Different results with multiple training runs

ymoslem · May 11, 2022, 1:44pm

Hello,

I see discussions about this for OpenNMT-py, but could not find anything for OpenNMT-tf. I built a baseline model, I fine-tuned it, and ran evaluation on the test dataset. I realized I only exported the CTransalte2 model, but forgot to save the TF model, so I had to repeat the exact same experiment again. This was when I noticed that results of translation on either the dev dataset during validation, or the test dataset are slightly different (e.g. 0.4+ BLEU) from the previous experiment. I ran it for a third time, and this was also different. Notice here that everything is the same; the validation was compared to the same steps, and the CTranslate2 model was exported at the same checkpoint and on the same hardware.

Please note also that I use Relative Position Representations (in all the experiments). So I wonder if there is a missing seed value somewhere, or is this normal for some other reason?

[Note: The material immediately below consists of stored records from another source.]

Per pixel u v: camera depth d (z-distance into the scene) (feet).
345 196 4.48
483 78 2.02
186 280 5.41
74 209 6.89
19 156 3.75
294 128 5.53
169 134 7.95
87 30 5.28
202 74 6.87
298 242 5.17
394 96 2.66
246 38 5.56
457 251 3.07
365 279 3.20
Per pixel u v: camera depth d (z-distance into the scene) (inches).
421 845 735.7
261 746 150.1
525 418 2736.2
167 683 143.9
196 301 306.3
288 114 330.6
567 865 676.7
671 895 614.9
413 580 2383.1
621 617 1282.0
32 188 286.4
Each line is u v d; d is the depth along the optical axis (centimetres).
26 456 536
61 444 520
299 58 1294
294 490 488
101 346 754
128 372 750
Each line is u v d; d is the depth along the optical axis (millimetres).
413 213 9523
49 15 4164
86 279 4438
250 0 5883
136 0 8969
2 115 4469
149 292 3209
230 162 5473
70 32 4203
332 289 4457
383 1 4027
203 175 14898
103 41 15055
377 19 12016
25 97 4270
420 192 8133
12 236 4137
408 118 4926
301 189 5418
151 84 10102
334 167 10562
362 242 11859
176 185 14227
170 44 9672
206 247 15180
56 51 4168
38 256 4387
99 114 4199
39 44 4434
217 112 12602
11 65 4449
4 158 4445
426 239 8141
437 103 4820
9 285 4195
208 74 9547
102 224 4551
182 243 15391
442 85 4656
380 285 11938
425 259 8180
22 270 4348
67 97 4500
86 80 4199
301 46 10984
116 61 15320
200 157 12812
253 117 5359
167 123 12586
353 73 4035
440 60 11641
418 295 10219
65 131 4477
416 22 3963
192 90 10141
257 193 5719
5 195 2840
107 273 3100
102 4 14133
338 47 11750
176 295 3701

The main reason I am asking is that I want to calculate the Statistical Significance of the results. However, if the results change by 0.4+ BLEU just by re-running the same experiments, I guess Statistical Significance here will be meaningless if the improvement between experiments was small. The good news is that the improvement I have is much more than this, but I still need to understand this point, if possible.

I will highly appreciate clarifying this matter. I will be happy to share more details, if needed. Many thanks!

Kind regards,
Yasmin

guillaumekln · May 16, 2022, 8:29am

Hi,

The random seed is not fixed by default so getting different results is expected. However, the difference should get smaller as you train for longer and with more data. For how many steps did you train these models?

You can set the --seed option to get the same random initialization and batch ordering, but even in this mode the results are not fully reproducible because GPU computation is not deterministic.

ymoslem · May 16, 2022, 10:37am

Many thanks, Guillaume!

It is fine-tuning. Here it was for only 5000 steps.

Kind regards,
Yasmin